== Records taken from a dataset ==
========================================

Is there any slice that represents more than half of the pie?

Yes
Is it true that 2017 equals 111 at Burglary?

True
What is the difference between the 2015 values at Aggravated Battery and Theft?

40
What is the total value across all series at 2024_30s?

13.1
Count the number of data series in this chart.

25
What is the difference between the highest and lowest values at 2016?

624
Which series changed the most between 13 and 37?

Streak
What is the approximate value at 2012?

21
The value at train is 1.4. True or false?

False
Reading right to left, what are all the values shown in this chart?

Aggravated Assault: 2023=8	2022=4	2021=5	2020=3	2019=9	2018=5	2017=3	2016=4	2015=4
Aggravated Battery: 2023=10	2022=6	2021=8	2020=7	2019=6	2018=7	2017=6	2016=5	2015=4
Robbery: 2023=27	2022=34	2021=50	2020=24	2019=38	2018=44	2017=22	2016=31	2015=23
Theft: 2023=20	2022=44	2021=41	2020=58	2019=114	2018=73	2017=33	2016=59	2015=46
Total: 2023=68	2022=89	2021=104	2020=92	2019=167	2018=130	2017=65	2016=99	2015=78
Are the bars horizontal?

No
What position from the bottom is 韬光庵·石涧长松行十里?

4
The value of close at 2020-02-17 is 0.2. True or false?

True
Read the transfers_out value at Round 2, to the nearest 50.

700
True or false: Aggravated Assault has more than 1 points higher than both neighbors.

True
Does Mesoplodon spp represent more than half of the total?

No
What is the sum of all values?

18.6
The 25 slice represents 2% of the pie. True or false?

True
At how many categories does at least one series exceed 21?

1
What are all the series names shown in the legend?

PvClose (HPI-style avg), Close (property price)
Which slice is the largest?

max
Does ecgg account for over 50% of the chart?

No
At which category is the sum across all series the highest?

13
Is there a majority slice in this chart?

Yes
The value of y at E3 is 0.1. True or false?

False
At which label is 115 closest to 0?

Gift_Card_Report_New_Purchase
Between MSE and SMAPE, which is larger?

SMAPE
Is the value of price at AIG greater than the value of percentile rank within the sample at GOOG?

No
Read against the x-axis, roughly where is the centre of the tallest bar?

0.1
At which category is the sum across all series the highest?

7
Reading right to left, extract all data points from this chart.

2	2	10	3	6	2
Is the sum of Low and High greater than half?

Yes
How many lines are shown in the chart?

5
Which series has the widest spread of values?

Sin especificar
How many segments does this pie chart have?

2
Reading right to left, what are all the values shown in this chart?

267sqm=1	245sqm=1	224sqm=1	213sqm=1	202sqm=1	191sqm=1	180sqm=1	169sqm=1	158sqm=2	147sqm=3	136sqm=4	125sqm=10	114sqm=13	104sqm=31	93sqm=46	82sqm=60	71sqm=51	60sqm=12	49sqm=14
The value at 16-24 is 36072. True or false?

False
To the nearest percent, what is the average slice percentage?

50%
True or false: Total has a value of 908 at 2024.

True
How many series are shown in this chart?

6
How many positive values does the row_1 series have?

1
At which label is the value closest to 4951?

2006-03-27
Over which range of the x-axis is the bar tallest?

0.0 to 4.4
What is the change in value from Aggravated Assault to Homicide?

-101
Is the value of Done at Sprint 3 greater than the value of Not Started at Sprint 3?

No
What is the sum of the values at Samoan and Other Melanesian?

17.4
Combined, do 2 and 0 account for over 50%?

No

========================================

== WORK TO COMPLETE ==
Please arrange every line of the records above as a JSON list of strings, one string per line, with blank lines left out.

== COMPLETED EXERCISE ==
[
  "Is there any slice that represents more than half of the pie?",
  "Yes",
  "Is it true that 2017 equals 111 at Burglary?",
  "True",
  "What is the difference between the 2015 values at Aggravated Battery and Theft?",
  "40",
  "What is the total value across all series at 2024_30s?",
  "13.1",
  "Count the number of data series in this chart.",
  "25",
  "What is the difference between the highest and lowest values at 2016?",
  "624",
  "Which series changed the most between 13 and 37?",
  "Streak",
  "What is the approximate value at 2012?",
  "21",
  "The value at train is 1.4. True or false?",
  "False",
  "Reading right to left, what are all the values shown in this chart?",
  "Aggravated Assault: 2023=8\t2022=4\t2021=5\t2020=3\t2019=9\t2018=5\t2017=3\t2016=4\t2015=4",
  "Aggravated Battery: 2023=10\t2022=6\t2021=8\t2020=7\t2019=6\t2018=7\t2017=6\t2016=5\t2015=4",
  "Robbery: 2023=27\t2022=34\t2021=50\t2020=24\t2019=38\t2018=44\t2017=22\t2016=31\t2015=23",
  "Theft: 2023=20\t2022=44\t2021=41\t2020=58\t2019=114\t2018=73\t2017=33\t2016=59\t2015=46",
  "Total: 2023=68\t2022=89\t2021=104\t2020=92\t2019=167\t2018=130\t2017=65\t2016=99\t2015=78",
  "Are the bars horizontal?",
  "No",
  "What position from the bottom is 韬光庵·石涧长松行十里?",
  "4",
  "The value of close at 2020-02-17 is 0.2. True or false?",
  "True",
  "Read the transfers_out value at Round 2, to the nearest 50.",
  "700",
  "True or false: Aggravated Assault has more than 1 points higher than both neighbors.",
  "True",
  "Does Mesoplodon spp represent more than half of the total?",
  "No",
  "What is the sum of all values?",
  "18.6",
  "The 25 slice represents 2% of the pie. True or false?",
  "True",
  "At how many categories does at least one series exceed 21?",
  "1",
  "What are all the series names shown in the legend?",
  "PvClose (HPI-style avg), Close (property price)",
  "Which slice is the largest?",
  "max",
  "Does ecgg account for over 50% of the chart?",
  "No",
  "At which category is the sum across all series the highest?",
  "13",
  "Is there a majority slice in this chart?",
  "Yes",
  "The value of y at E3 is 0.1. True or false?",
  "False",
  "At which label is 115 closest to 0?",
  "Gift_Card_Report_New_Purchase",
  "Between MSE and SMAPE, which is larger?",
  "SMAPE",
  "Is the value of price at AIG greater than the value of percentile rank within the sample at GOOG?",
  "No",
  "Read against the x-axis, roughly where is the centre of the tallest bar?",
  "0.1",
  "At which category is the sum across all series the highest?",
  "7",
  "Reading right to left, extract all data points from this chart.",
  "2\t2\t10\t3\t6\t2",
  "Is the sum of Low and High greater than half?",
  "Yes",
  "How many lines are shown in the chart?",
  "5",
  "Which series has the widest spread of values?",
  "Sin especificar",
  "How many segments does this pie chart have?",
  "2",
  "Reading right to left, what are all the values shown in this chart?",
  "267sqm=1\t245sqm=1\t224sqm=1\t213sqm=1\t202sqm=1\t191sqm=1\t180sqm=1\t169sqm=1\t158sqm=2\t147sqm=3\t136sqm=4\t125sqm=10\t114sqm=13\t104sqm=31\t93sqm=46\t82sqm=60\t71sqm=51\t60sqm=12\t49sqm=14",
  "The value at 16-24 is 36072. True or false?",
  "False",
  "To the nearest percent, what is the average slice percentage?",
  "50%",
  "True or false: Total has a value of 908 at 2024.",
  "True",
  "How many series are shown in this chart?",
  "6",
  "How many positive values does the row_1 series have?",
  "1",
  "At which label is the value closest to 4951?",
  "2006-03-27",
  "Over which range of the x-axis is the bar tallest?",
  "0.0 to 4.4",
  "What is the change in value from Aggravated Assault to Homicide?",
  "-101",
  "Is the value of Done at Sprint 3 greater than the value of Not Started at Sprint 3?",
  "No",
  "What is the sum of the values at Samoan and Other Melanesian?",
  "17.4",
  "Combined, do 2 and 0 account for over 50%?",
  "No"
]